Singaporean businessman (1763–1835)

Tan Sang (陈送 (陳送, Chén Sòng); 1763 — 2 April 1835), better known as Tan Che Sang (陳叔送), was a pioneering merchant in Singapore.

==Early life==
It's generally believed that Tan was born in the Minnan region of Fujian in 1763 to a Hoklo family. Historian Hsu Yun Tsiao placed his hometown as most likely Zhangzhou or Quanzhou. Earlier accounts identified him as Cantonese and his birthplace as Guangzhou, which author Richard Edward Hale attributes to a misread document that spells Tan's place of origin as "Guanzhou". It's also established that Tan was a Southern Min speaker and involved in the Hokkien community, with Hale further noting that the surname Tan is spelled Chan in Cantonese. Hsu proposed that Tan's proper name was Tan Sang (alternately romanized as Ch'en Sung) and "Che" simply a title of respect meaning "uncle" (叔) in Southern Min.

==Career==
Tan, aged 15, left Fujian in 1778 and went to Riau. He then moved to Penang, where he stayed for 10 years, after which he left for Malacca, where he first met William Farquhar.

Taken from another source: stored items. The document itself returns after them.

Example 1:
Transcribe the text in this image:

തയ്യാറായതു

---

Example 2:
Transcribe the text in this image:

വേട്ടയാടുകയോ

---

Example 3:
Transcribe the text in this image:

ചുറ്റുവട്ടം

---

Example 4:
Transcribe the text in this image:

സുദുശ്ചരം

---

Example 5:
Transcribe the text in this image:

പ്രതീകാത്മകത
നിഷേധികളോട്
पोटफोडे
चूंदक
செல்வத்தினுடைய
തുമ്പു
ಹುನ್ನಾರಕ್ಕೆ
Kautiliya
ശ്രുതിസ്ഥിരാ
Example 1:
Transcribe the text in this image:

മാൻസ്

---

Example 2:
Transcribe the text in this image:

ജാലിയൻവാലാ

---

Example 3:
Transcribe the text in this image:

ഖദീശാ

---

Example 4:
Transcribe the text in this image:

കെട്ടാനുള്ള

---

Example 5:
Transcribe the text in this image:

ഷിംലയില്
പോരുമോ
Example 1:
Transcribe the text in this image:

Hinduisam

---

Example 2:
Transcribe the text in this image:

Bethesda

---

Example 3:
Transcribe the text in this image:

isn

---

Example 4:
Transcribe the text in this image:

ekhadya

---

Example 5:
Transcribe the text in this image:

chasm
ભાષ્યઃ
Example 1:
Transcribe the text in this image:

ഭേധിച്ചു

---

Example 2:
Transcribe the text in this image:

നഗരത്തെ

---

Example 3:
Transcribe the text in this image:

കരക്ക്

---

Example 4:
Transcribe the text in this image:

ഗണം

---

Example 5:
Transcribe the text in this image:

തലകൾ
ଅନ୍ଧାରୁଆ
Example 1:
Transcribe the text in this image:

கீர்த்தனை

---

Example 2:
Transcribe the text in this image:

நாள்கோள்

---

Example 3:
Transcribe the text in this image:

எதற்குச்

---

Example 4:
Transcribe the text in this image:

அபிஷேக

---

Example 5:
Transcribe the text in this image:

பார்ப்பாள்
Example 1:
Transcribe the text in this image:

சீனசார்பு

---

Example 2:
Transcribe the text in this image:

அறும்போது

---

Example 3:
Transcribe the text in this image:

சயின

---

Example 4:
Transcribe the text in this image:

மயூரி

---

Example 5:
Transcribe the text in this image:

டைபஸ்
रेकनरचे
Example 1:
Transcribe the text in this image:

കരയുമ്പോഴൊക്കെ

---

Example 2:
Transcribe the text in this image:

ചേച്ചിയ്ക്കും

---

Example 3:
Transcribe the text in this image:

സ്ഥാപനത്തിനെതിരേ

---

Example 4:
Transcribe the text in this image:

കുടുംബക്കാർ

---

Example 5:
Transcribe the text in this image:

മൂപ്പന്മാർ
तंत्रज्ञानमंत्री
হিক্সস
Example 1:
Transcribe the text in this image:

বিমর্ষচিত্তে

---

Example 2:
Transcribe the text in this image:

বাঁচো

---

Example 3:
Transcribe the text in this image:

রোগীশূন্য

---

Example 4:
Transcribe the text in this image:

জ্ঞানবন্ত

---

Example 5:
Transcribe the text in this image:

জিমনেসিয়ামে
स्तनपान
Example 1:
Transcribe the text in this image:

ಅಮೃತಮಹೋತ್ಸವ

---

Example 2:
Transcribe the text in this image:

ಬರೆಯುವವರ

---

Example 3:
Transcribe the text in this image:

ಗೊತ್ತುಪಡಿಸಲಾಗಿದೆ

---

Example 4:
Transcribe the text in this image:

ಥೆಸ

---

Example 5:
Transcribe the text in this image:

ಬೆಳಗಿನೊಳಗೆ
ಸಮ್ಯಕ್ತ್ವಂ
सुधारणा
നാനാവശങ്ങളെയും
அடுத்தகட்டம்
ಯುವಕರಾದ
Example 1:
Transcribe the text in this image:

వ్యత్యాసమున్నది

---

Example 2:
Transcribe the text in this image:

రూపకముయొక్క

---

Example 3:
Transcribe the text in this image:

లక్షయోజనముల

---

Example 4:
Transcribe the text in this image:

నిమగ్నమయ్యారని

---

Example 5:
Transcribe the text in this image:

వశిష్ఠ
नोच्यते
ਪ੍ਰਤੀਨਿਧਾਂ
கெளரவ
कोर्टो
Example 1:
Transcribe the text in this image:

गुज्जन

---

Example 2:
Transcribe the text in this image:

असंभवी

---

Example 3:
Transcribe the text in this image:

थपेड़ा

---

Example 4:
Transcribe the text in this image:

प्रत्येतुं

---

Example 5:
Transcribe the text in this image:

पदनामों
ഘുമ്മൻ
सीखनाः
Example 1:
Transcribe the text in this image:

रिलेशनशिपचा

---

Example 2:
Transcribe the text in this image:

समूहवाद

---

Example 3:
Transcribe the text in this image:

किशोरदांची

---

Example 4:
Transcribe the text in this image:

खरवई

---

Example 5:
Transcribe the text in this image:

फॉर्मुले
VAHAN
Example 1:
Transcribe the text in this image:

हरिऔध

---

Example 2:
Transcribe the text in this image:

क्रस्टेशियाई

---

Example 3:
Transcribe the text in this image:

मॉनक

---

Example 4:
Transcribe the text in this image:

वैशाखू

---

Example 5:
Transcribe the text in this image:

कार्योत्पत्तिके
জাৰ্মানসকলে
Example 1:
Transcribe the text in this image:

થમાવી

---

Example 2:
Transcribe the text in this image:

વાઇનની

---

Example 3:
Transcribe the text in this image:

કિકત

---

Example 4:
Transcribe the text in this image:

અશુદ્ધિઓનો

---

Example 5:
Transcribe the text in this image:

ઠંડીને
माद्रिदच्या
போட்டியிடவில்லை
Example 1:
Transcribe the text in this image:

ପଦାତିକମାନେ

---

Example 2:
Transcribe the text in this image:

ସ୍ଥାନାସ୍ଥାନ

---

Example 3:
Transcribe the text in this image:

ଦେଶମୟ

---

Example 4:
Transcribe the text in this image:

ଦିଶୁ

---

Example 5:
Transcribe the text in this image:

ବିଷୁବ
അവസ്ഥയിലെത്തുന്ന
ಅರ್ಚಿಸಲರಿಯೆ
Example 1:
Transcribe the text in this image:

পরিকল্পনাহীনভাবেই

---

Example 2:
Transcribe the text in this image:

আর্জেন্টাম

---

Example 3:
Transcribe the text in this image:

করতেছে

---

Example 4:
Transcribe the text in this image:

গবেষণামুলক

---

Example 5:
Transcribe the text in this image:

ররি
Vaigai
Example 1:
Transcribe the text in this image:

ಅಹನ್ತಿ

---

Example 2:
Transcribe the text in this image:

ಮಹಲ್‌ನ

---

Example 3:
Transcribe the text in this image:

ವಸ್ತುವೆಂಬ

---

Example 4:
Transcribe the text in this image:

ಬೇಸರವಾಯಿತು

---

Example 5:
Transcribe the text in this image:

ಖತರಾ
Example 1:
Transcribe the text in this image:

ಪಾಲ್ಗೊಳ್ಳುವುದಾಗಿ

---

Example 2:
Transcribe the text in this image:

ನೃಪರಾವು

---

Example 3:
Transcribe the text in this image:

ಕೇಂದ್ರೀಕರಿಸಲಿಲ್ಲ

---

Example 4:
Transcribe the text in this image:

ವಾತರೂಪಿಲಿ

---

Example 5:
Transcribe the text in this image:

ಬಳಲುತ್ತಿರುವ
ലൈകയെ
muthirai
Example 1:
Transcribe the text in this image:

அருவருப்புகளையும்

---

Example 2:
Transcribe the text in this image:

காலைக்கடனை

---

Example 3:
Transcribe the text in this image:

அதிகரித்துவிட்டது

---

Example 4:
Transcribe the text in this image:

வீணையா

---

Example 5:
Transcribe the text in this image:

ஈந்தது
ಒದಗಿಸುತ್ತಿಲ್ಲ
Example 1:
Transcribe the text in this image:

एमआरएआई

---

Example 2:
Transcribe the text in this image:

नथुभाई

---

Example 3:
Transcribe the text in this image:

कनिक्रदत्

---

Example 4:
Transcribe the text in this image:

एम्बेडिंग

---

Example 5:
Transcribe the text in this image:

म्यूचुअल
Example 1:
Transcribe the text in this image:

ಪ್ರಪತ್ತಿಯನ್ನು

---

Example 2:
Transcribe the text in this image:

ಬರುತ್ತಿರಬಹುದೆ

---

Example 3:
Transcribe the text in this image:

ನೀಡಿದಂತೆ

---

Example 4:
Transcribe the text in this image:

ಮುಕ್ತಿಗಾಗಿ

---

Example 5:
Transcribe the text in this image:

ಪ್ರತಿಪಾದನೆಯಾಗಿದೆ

In 1819, Tan and several merchants left for the newly established settlement on the island of Singapore. When Tan arrived, he purchased a warehouse on High Street from Farquhar, who was the Resident of Singapore, and became an agent for Chinese junks. He later moved his warehouse to Commercial Square. Tan also acquired several sites near the square for his business. He encouraged Chinese immigration by offering to stand surety for newcomers who wished to obtain goods on credit. According to Sir Song Ong Siang, it was said that Tan "used to boast that he wielded so much influence over the Chinese section that any day he said the word he could empty the place of all the Europeans." According to historian Yen Ching-hwang, he was "probably powerful in the underworld".

==Personal life and death==
Tan was reputed to have been a miser and a gambler. He was alleged to have unsuccessfully attempted to curb his gambling addiction by cutting off the first joint of one of his little fingers. Historian Constance Mary Turnbull wrote that Tan "had no social contact with the ruling community, and was a strange, withdrawn man, an inveterate gambler obsessed with making money, and reputed to sleep with his money chests in his bedroom." He built a house in Kampong Glam, which he sold to a Mr. Ker. The house was later sold to Christian Baumgarten.

Tan died on 2 April 1835. His funeral, which was attended by somewhere around 10,000 to 15,000 people, was held on 13 April. Following his death, several of his descendants were embroiled in major lawsuits over his legacy. He was the first Chinese person mentioned in Charles Burton Buckley's An Anecdotal History of Old Times in Singapore.